March 27, 2018 - Last July, Andrew Bailey, Chief Executive of the UK based Financial Conduct Authority, made a now famous speech where he signaled the potential cessation of LIBOR as early as the end of 2021. While it is not completely clear at this time that the continued quoting of LIBOR as a benchmark rate will actually end or be significantly curtailed we must prepare for that eventuality.

Naturally, loan market participants have been looking at ways of addressing this contingency insofar as it affects current loans that may remain outstanding at that time.  Consistent with its mission to “promote a fair orderly, efficient and growing corporate loan market and provide leadership in advancing and balancing the interests of all market participants”, the LSTA has been working on this issue with regulators, other trade associations, and our members.

Recently, the LSTA accepted an invitation to join as a member of the Alternative Reference Rates Committee (AARC) and to co-chair the ARRC Business Loans and CLOs Working Group.  AARC is a group of private-market participants sponsored by the Federal Reserve Board and the Federal Reserve Bank of New York to address the range of transition issues raised by the potential cessation of LIBOR.  In addition, the LSTA is a member of the LIBOR Trade Association Working Party which is comprised of the LMA, ISDA, SIFMA, and others, to ensure that the interests of the U.S. loan market are fully considered and comprehended by financial markets as they navigate similar issues.

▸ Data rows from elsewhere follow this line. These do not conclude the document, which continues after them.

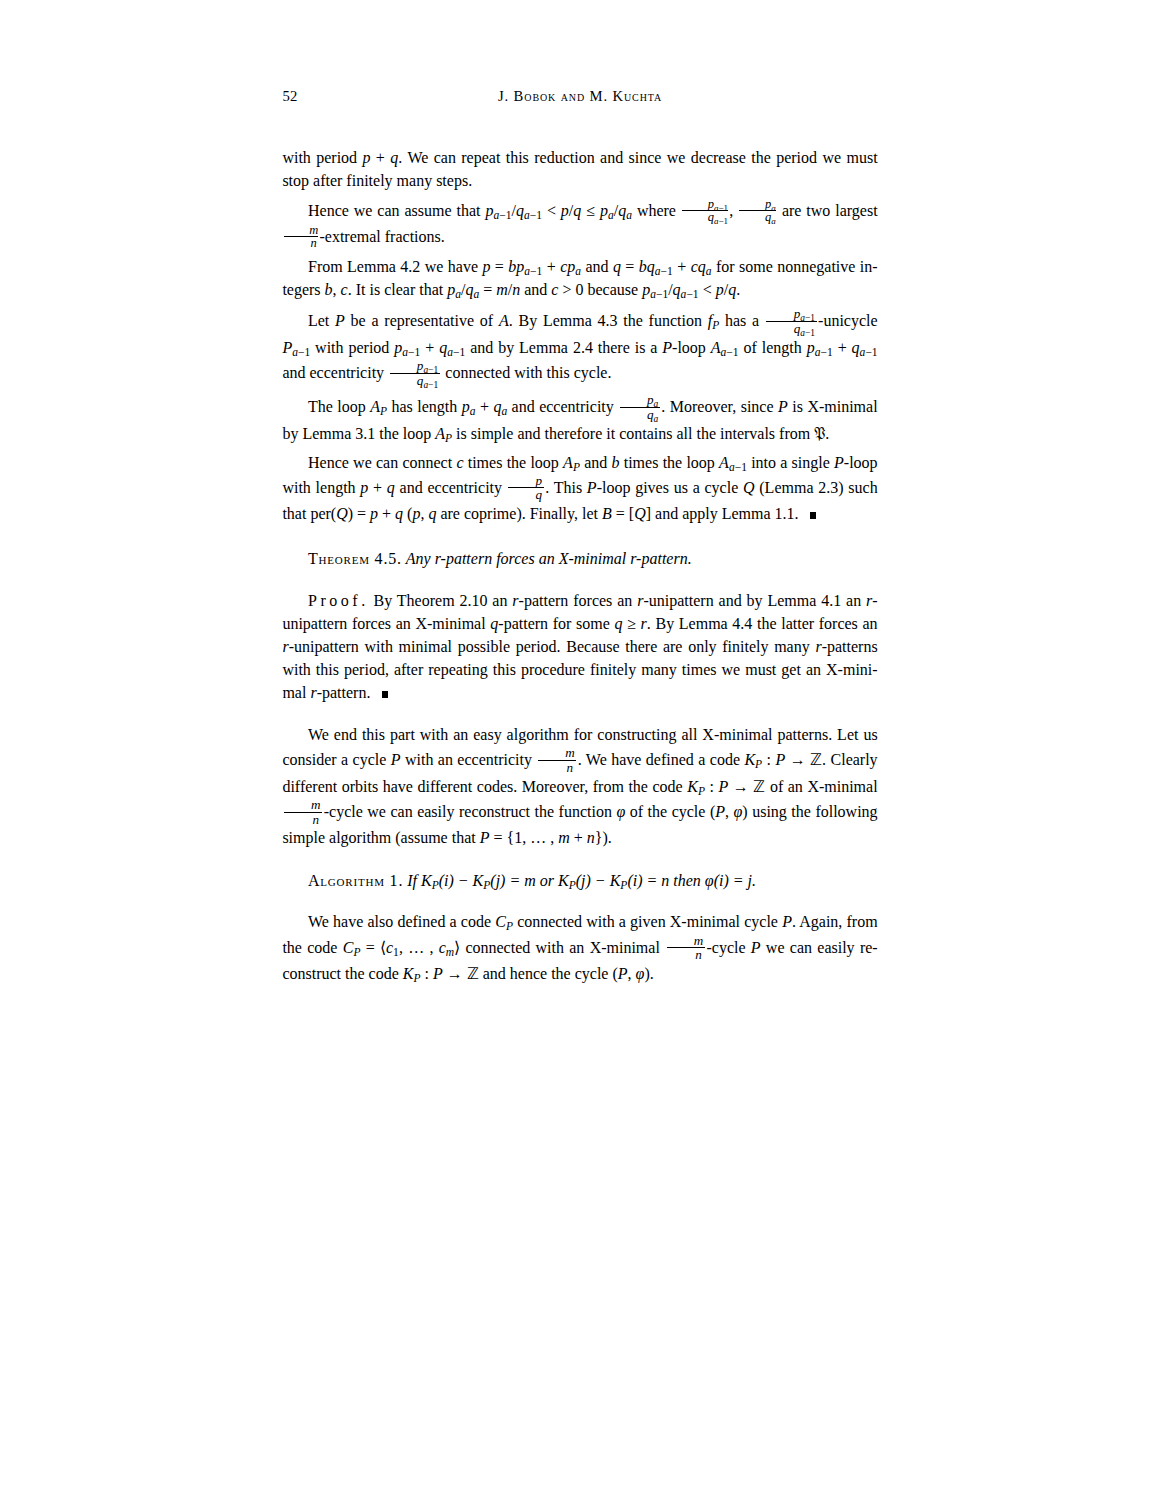52
J. Bobok and M. Kuchta
with period p + q. We can repeat this reduction and since we decrease the period we must stop after finitely many steps.
Hence we can assume that pa−1/qa−1 < p/q ≤ pa/qa where pa−1 qa−1, pa qa are two largest mn-extremal fractions.
From Lemma 4.2 we have p = bpa−1 + cpa and q = bqa−1 + cqa for some nonnegative integers b, c. It is clear that pa/qa = m/n and c > 0 because pa−1/qa−1 < p/q.
Let P be a representative of A. By Lemma 4.3 the function fP has a pa−1 qa−1-unicycle Pa−1 with period pa−1 + qa−1 and by Lemma 2.4 there is a P-loop Aa−1 of length pa−1 + qa−1 and eccentricity pa−1 qa−1 connected with this cycle.
The loop AP has length pa + qa and eccentricity pa qa. Moreover, since P is X-minimal by Lemma 3.1 the loop AP is simple and therefore it contains all the intervals from 𝔓.
Hence we can connect c times the loop AP and b times the loop Aa−1 into a single P-loop with length p + q and eccentricity pq. This P-loop gives us a cycle Q (Lemma 2.3) such that per(Q) = p + q (p, q are coprime). Finally, let B = [Q] and apply Lemma 1.1.
Theorem 4.5. Any r-pattern forces an X-minimal r-pattern.
Proof. By Theorem 2.10 an r-pattern forces an r-unipattern and by Lemma 4.1 an r-unipattern forces an X-minimal q-pattern for some q ≥ r. By Lemma 4.4 the latter forces an r-unipattern with minimal possible period. Because there are only finitely many r-patterns with this period, after repeating this procedure finitely many times we must get an X-minimal r-pattern.
We end this part with an easy algorithm for constructing all X-minimal patterns. Let us consider a cycle P with an eccentricity mn. We have defined a code KP : P → ℤ. Clearly different orbits have different codes. Moreover, from the code KP : P → ℤ of an X-minimal mn-cycle we can easily reconstruct the function φ of the cycle (P, φ) using the following simple algorithm (assume that P = {1, … , m + n}).
Algorithm 1. If KP(i) − KP(j) = m or KP(j) − KP(i) = n then φ(i) = j.
We have also defined a code CP connected with a given X-minimal cycle P. Again, from the code CP = ⟨c1, … , cm⟩ connected with an X-minimal mn-cycle P we can easily reconstruct the code KP : P → ℤ and hence the cycle (P, φ).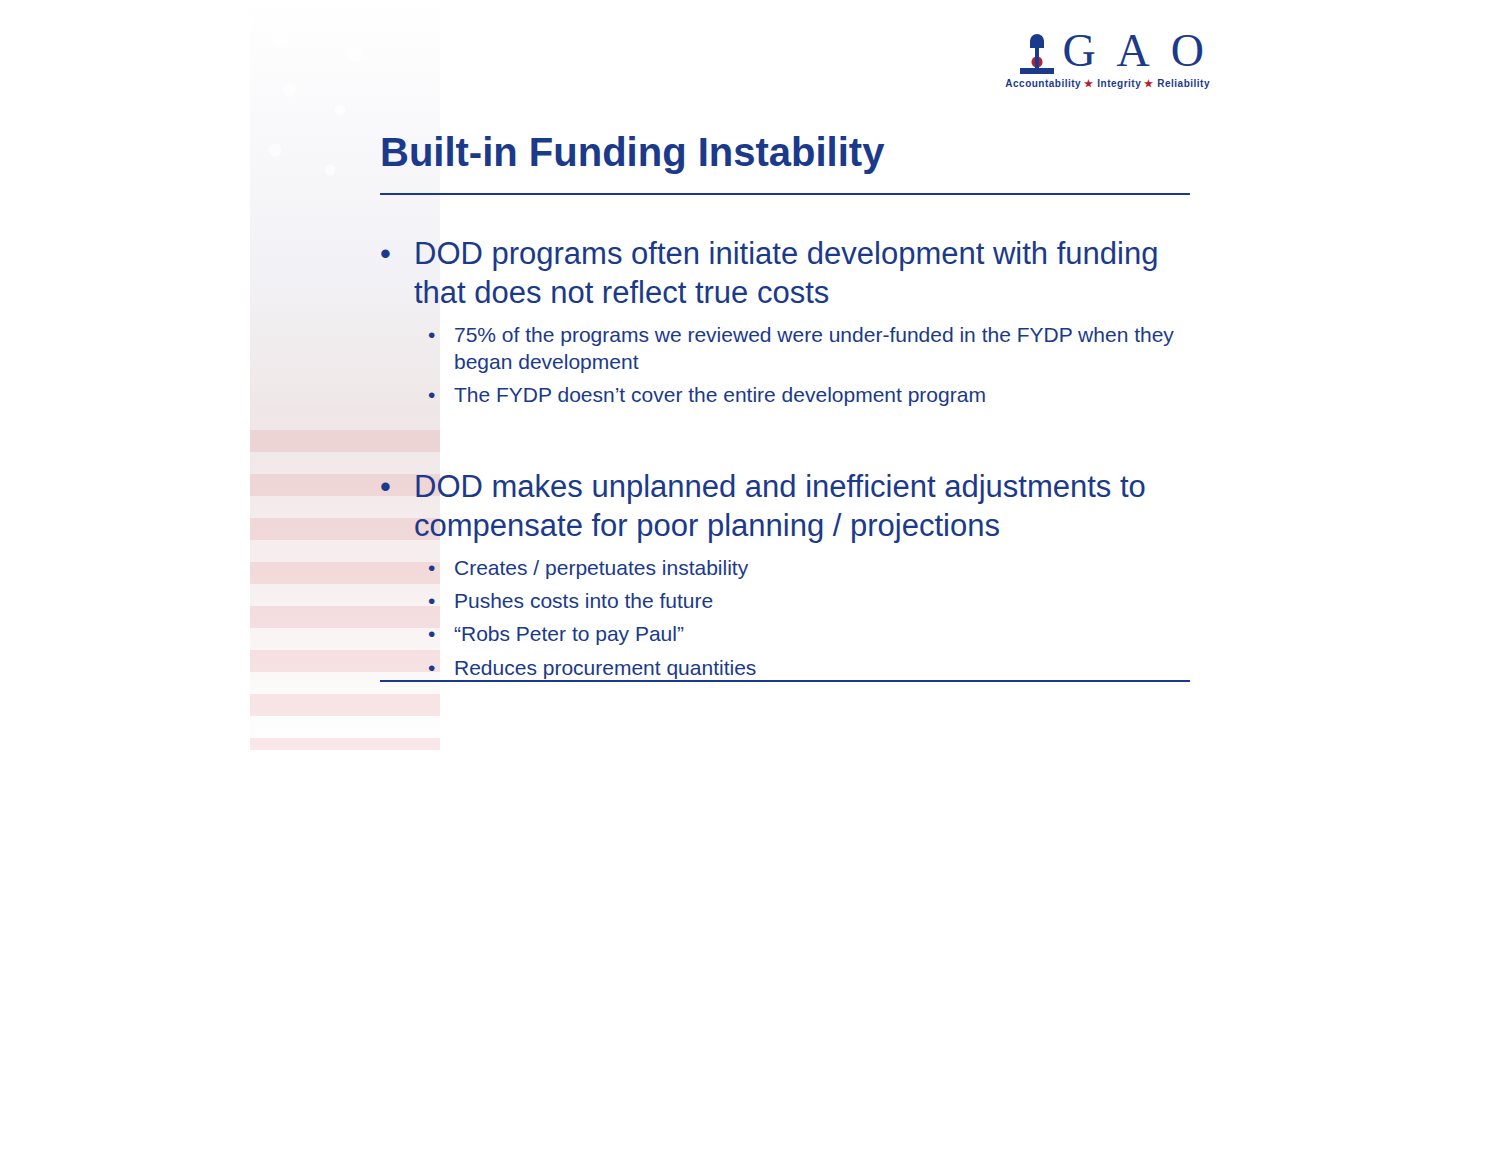G A O
Accountability ★ Integrity ★ Reliability
Built-in Funding Instability
DOD programs often initiate development with funding that does not reflect true costs
75% of the programs we reviewed were under-funded in the FYDP when they began development
The FYDP doesn’t cover the entire development program
DOD makes unplanned and inefficient adjustments to compensate for poor planning / projections
Creates / perpetuates instability
Pushes costs into the future
“Robs Peter to pay Paul”
Reduces procurement quantities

As we monitor developments in the loan market, we are mindful of the different approaches being adopted in credit agreements to accommodate the possibility that another reference rate will be required in approximately four years.  In keeping with our mission, we would like to urge all market participants to be cognizant that, when handling this issue, the interests of all parties to a credit agreement should be taken into account. It is essential that borrowers, administrative agents, and lenders all be given the opportunity to participate in that process.   Consistent with ISDA’s objective to eliminate or minimize value transfer1, we believe that by taking into account the interests of all parties to a credit agreement, the potential for value transfer upon transition to a new rate may be reduced. By taking this balanced approach when drafting credit agreements now, the potential for future conflict will be dramatically reduced.

1 “ISDA’s Benchmarks Initiatives” presented by Scott O’Malia, ISDA CEO, and Katherine Darras, ISDA General Counsel at ARRC Roundtable, November 2, 2017.